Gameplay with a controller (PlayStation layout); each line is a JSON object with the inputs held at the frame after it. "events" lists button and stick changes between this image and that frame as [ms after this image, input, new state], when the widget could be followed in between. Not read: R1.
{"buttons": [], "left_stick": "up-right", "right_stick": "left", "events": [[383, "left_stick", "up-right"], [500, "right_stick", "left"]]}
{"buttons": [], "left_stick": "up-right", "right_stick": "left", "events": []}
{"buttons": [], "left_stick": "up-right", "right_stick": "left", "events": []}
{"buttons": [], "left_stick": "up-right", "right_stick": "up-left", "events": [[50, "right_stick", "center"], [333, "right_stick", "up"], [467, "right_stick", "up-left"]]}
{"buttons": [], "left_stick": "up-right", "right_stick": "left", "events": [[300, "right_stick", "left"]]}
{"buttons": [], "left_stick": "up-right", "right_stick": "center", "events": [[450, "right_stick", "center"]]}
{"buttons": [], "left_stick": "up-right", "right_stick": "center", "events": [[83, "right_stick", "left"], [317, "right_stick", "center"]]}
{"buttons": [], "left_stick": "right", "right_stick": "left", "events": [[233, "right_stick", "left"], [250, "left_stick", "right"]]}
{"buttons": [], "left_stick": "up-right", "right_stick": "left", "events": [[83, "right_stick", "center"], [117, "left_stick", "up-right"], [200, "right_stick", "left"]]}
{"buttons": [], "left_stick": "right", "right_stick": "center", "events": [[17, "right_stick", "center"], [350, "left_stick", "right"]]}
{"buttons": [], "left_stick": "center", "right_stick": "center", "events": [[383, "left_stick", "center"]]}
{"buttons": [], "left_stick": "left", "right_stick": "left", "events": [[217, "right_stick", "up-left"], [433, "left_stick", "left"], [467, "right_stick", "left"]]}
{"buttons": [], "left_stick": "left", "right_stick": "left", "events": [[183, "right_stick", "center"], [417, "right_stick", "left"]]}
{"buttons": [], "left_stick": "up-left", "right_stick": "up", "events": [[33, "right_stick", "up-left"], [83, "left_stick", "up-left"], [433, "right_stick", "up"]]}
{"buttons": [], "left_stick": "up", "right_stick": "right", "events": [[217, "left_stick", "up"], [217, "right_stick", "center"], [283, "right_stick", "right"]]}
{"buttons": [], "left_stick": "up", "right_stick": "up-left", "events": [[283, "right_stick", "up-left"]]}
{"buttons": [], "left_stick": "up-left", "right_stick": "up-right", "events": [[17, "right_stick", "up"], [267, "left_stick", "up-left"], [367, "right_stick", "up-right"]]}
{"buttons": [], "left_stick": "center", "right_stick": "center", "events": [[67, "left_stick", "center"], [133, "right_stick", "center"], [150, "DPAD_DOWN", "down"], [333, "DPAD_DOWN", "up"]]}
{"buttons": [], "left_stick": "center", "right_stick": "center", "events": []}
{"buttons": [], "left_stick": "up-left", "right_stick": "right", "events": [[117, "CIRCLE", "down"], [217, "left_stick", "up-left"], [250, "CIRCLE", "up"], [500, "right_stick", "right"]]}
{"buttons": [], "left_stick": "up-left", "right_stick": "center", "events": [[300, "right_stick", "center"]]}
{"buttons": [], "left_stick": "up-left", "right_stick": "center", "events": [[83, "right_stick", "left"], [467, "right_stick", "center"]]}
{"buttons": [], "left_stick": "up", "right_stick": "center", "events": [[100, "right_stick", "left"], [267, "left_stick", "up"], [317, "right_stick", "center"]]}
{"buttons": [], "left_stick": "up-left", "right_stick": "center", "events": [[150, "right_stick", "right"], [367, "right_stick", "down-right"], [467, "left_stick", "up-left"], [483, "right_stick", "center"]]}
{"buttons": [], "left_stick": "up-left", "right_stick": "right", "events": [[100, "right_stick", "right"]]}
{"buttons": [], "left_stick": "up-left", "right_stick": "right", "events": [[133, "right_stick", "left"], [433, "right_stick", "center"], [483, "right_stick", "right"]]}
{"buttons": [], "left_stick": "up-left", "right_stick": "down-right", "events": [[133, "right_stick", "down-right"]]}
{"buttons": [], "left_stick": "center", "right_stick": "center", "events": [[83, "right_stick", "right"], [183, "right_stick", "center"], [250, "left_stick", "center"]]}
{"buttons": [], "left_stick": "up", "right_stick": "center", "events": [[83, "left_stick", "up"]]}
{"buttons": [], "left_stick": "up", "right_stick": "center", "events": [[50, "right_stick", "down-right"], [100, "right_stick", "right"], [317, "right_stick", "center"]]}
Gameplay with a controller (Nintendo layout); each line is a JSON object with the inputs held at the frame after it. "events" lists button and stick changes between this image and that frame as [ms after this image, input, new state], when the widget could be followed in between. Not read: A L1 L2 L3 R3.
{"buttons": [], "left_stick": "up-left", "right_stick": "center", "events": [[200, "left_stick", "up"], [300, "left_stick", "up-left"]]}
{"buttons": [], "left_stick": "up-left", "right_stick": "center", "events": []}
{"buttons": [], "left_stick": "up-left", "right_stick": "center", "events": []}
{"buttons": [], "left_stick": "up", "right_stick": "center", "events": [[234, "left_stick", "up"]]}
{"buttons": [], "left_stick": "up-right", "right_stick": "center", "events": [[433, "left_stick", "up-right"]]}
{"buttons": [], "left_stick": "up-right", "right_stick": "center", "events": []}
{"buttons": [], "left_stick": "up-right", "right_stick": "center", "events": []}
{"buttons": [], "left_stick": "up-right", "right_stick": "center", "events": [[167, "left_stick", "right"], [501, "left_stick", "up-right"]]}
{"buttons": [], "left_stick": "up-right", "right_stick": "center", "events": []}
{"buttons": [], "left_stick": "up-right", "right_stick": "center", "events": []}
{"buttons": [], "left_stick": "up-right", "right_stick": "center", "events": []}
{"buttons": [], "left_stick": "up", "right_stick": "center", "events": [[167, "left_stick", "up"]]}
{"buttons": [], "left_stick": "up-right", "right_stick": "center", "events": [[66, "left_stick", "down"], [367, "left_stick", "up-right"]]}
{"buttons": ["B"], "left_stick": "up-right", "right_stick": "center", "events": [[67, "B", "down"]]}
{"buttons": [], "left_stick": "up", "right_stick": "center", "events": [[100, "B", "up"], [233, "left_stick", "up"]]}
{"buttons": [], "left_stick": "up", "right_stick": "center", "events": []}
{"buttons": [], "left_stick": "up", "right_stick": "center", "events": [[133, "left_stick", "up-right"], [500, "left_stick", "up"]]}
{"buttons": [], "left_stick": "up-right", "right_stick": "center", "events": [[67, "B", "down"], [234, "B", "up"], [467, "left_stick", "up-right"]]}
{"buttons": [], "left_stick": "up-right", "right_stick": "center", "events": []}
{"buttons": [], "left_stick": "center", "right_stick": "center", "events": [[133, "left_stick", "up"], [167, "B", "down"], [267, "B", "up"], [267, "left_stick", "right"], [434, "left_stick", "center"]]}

:::::

EXERCISE GOAL:
Could you set down every line above exactly as written?

RESPONSE BELOW:
Gameplay with a controller (PlayStation layout); each line is a JSON object with the inputs held at the frame after it. "events" lists button and stick changes between this image and that frame as [ms after this image, input, new state], when the widget could be followed in between. Not read: R1.
{"buttons": [], "left_stick": "up-right", "right_stick": "left", "events": [[383, "left_stick", "up-right"], [500, "right_stick", "left"]]}
{"buttons": [], "left_stick": "up-right", "right_stick": "left", "events": []}
{"buttons": [], "left_stick": "up-right", "right_stick": "left", "events": []}
{"buttons": [], "left_stick": "up-right", "right_stick": "up-left", "events": [[50, "right_stick", "center"], [333, "right_stick", "up"], [467, "right_stick", "up-left"]]}
{"buttons": [], "left_stick": "up-right", "right_stick": "left", "events": [[300, "right_stick", "left"]]}
{"buttons": [], "left_stick": "up-right", "right_stick": "center", "events": [[450, "right_stick", "center"]]}
{"buttons": [], "left_stick": "up-right", "right_stick": "center", "events": [[83, "right_stick", "left"], [317, "right_stick", "center"]]}
{"buttons": [], "left_stick": "right", "right_stick": "left", "events": [[233, "right_stick", "left"], [250, "left_stick", "right"]]}
{"buttons": [], "left_stick": "up-right", "right_stick": "left", "events": [[83, "right_stick", "center"], [117, "left_stick", "up-right"], [200, "right_stick", "left"]]}
{"buttons": [], "left_stick": "right", "right_stick": "center", "events": [[17, "right_stick", "center"], [350, "left_stick", "right"]]}
{"buttons": [], "left_stick": "center", "right_stick": "center", "events": [[383, "left_stick", "center"]]}
{"buttons": [], "left_stick": "left", "right_stick": "left", "events": [[217, "right_stick", "up-left"], [433, "left_stick", "left"], [467, "right_stick", "left"]]}
{"buttons": [], "left_stick": "left", "right_stick": "left", "events": [[183, "right_stick", "center"], [417, "right_stick", "left"]]}
{"buttons": [], "left_stick": "up-left", "right_stick": "up", "events": [[33, "right_stick", "up-left"], [83, "left_stick", "up-left"], [433, "right_stick", "up"]]}
{"buttons": [], "left_stick": "up", "right_stick": "right", "events": [[217, "left_stick", "up"], [217, "right_stick", "center"], [283, "right_stick", "right"]]}
{"buttons": [], "left_stick": "up", "right_stick": "up-left", "events": [[283, "right_stick", "up-left"]]}
{"buttons": [], "left_stick": "up-left", "right_stick": "up-right", "events": [[17, "right_stick", "up"], [267, "left_stick", "up-left"], [367, "right_stick", "up-right"]]}
{"buttons": [], "left_stick": "center", "right_stick": "center", "events": [[67, "left_stick", "center"], [133, "right_stick", "center"], [150, "DPAD_DOWN", "down"], [333, "DPAD_DOWN", "up"]]}
{"buttons": [], "left_stick": "center", "right_stick": "center", "events": []}
{"buttons": [], "left_stick": "up-left", "right_stick": "right", "events": [[117, "CIRCLE", "down"], [217, "left_stick", "up-left"], [250, "CIRCLE", "up"], [500, "right_stick", "right"]]}
{"buttons": [], "left_stick": "up-left", "right_stick": "center", "events": [[300, "right_stick", "center"]]}
{"buttons": [], "left_stick": "up-left", "right_stick": "center", "events": [[83, "right_stick", "left"], [467, "right_stick", "center"]]}
{"buttons": [], "left_stick": "up", "right_stick": "center", "events": [[100, "right_stick", "left"], [267, "left_stick", "up"], [317, "right_stick", "center"]]}
{"buttons": [], "left_stick": "up-left", "right_stick": "center", "events": [[150, "right_stick", "right"], [367, "right_stick", "down-right"], [467, "left_stick", "up-left"], [483, "right_stick", "center"]]}
{"buttons": [], "left_stick": "up-left", "right_stick": "right", "events": [[100, "right_stick", "right"]]}
{"buttons": [], "left_stick": "up-left", "right_stick": "right", "events": [[133, "right_stick", "left"], [433, "right_stick", "center"], [483, "right_stick", "right"]]}
{"buttons": [], "left_stick": "up-left", "right_stick": "down-right", "events": [[133, "right_stick", "down-right"]]}
{"buttons": [], "left_stick": "center", "right_stick": "center", "events": [[83, "right_stick", "right"], [183, "right_stick", "center"], [250, "left_stick", "center"]]}
{"buttons": [], "left_stick": "up", "right_stick": "center", "events": [[83, "left_stick", "up"]]}
{"buttons": [], "left_stick": "up", "right_stick": "center", "events": [[50, "right_stick", "down-right"], [100, "right_stick", "right"], [317, "right_stick", "center"]]}
Gameplay with a controller (Nintendo layout); each line is a JSON object with the inputs held at the frame after it. "events" lists button and stick changes between this image and that frame as [ms after this image, input, new state], when the widget could be followed in between. Not read: A L1 L2 L3 R3.
{"buttons": [], "left_stick": "up-left", "right_stick": "center", "events": [[200, "left_stick", "up"], [300, "left_stick", "up-left"]]}
{"buttons": [], "left_stick": "up-left", "right_stick": "center", "events": []}
{"buttons": [], "left_stick": "up-left", "right_stick": "center", "events": []}
{"buttons": [], "left_stick": "up", "right_stick": "center", "events": [[234, "left_stick", "up"]]}
{"buttons": [], "left_stick": "up-right", "right_stick": "center", "events": [[433, "left_stick", "up-right"]]}
{"buttons": [], "left_stick": "up-right", "right_stick": "center", "events": []}
{"buttons": [], "left_stick": "up-right", "right_stick": "center", "events": []}
{"buttons": [], "left_stick": "up-right", "right_stick": "center", "events": [[167, "left_stick", "right"], [501, "left_stick", "up-right"]]}
{"buttons": [], "left_stick": "up-right", "right_stick": "center", "events": []}
{"buttons": [], "left_stick": "up-right", "right_stick": "center", "events": []}
{"buttons": [], "left_stick": "up-right", "right_stick": "center", "events": []}
{"buttons": [], "left_stick": "up", "right_stick": "center", "events": [[167, "left_stick", "up"]]}
{"buttons": [], "left_stick": "up-right", "right_stick": "center", "events": [[66, "left_stick", "down"], [367, "left_stick", "up-right"]]}
{"buttons": ["B"], "left_stick": "up-right", "right_stick": "center", "events": [[67, "B", "down"]]}
{"buttons": [], "left_stick": "up", "right_stick": "center", "events": [[100, "B", "up"], [233, "left_stick", "up"]]}
{"buttons": [], "left_stick": "up", "right_stick": "center", "events": []}
{"buttons": [], "left_stick": "up", "right_stick": "center", "events": [[133, "left_stick", "up-right"], [500, "left_stick", "up"]]}
{"buttons": [], "left_stick": "up-right", "right_stick": "center", "events": [[67, "B", "down"], [234, "B", "up"], [467, "left_stick", "up-right"]]}
{"buttons": [], "left_stick": "up-right", "right_stick": "center", "events": []}
{"buttons": [], "left_stick": "center", "right_stick": "center", "events": [[133, "left_stick", "up"], [167, "B", "down"], [267, "B", "up"], [267, "left_stick", "right"], [434, "left_stick", "center"]]}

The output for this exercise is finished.